Bullet Symbol is Lost after Inserting HTML into DOCX using Java

Hi,

I am facing an issue while using aspose words java to insert html into word document at a bookmark. The last bullet in the bullet list goes missing if the last bullet is empty. But when I insert the html to word file directly by using Insert tab in ms word it doesn’t get removed. I have attached the input word file, the html file used to insert html and the output word file in the zip attached to this topic.

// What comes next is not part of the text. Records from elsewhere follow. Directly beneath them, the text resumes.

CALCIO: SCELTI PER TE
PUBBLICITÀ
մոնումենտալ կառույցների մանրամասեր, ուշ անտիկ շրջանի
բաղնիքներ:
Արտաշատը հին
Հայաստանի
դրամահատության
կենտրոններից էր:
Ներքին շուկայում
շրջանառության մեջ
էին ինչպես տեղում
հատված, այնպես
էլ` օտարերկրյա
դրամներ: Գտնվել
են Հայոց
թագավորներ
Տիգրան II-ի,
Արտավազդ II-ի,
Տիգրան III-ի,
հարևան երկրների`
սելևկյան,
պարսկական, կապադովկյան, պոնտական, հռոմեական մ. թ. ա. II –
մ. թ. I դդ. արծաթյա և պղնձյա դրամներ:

The code used to do this is as follows:

String inputWordFilePath = "path/to/input/word/Test_Template.docx";
String inputHtmlFilePath = "path/to/input/html/Test.html";
org.jsoup.nodes.Document htmlDocument = Jsoup.parse(new File(inputHtmlFilePath), "UTF-8");
String html = htmlDocument.outerHtml();
Document document = new Document(inputWordFilePath);
DocumentBuilder documentBuilder = new DocumentBuilder(document);
documentBuilder.moveToBookmark("bkm");
documentBuilder.insertHtml(html, false);
document.save("path/to/output/word/testOut.docx");

The aspose words java version used is 21.6.0

<dependency>
	<groupId>com.aspose</groupId>
	<artifactId>aspose-words</artifactId>
	<version>21.6.0</version>
	<classifier>jdk17</classifier>
</dependency>

Zip attachment: issue.zip (25.1 KB)

Please advice.

@jinesh.parikhmca1983

We have logged this problem in our issue tracking system as WORDSNET-22574. You will be notified via this forum thread once this issue is resolved.

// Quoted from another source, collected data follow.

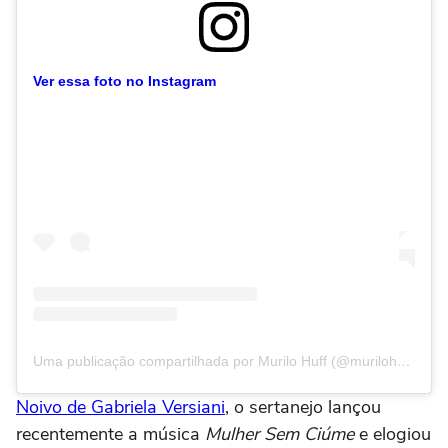
Ver essa foto no Instagram
Uma publicação compartilhada por Murilo Huff (@murilohuff)
Noivo de Gabriela Versiani
, o sertanejo lançou
recentemente a música
Mulher Sem Ciúme
e elogiou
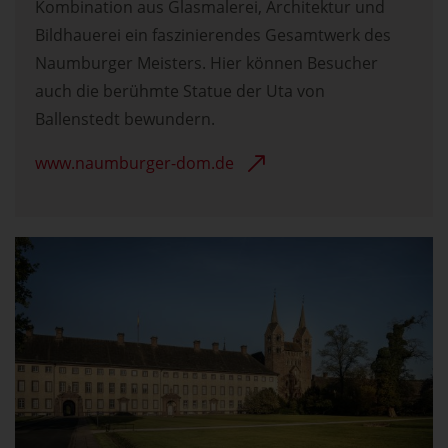
Kombination aus Glasmalerei, Architektur und
Bildhauerei ein faszinierendes Gesamtwerk des
Naumburger Meisters. Hier können Besucher
auch die berühmte Statue der Uta von
Ballenstedt bewundern.
www.naumburger-dom.de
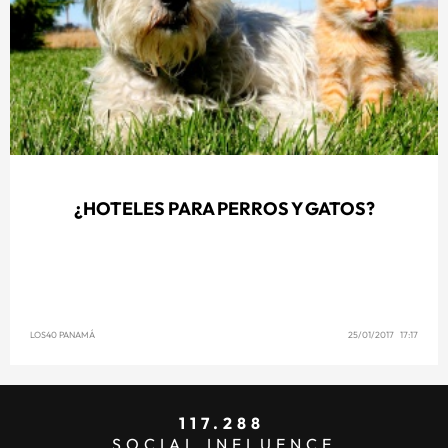
¿HOTELES PARA PERROS Y GATOS?
LOS40 PANAMÁ
25/01/2017 17:17
117.288
SOCIAL INFLUENCE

We apologize for your inconvenience.

@jinesh.parikhmca1983

Please use DocumentBuilder.InsertHtml method as shown below to get the desired output.

Document document = new Document();
DocumentBuilder documentBuilder = new DocumentBuilder(document);
documentBuilder.insertHtml("Your HTML", HtmlInsertOptions.REMOVE_LAST_EMPTY_PARAGRAPH);

The issues you have found earlier (filed as WORDSNET-22574) have been fixed in this Aspose.Words for .NET 21.9 update.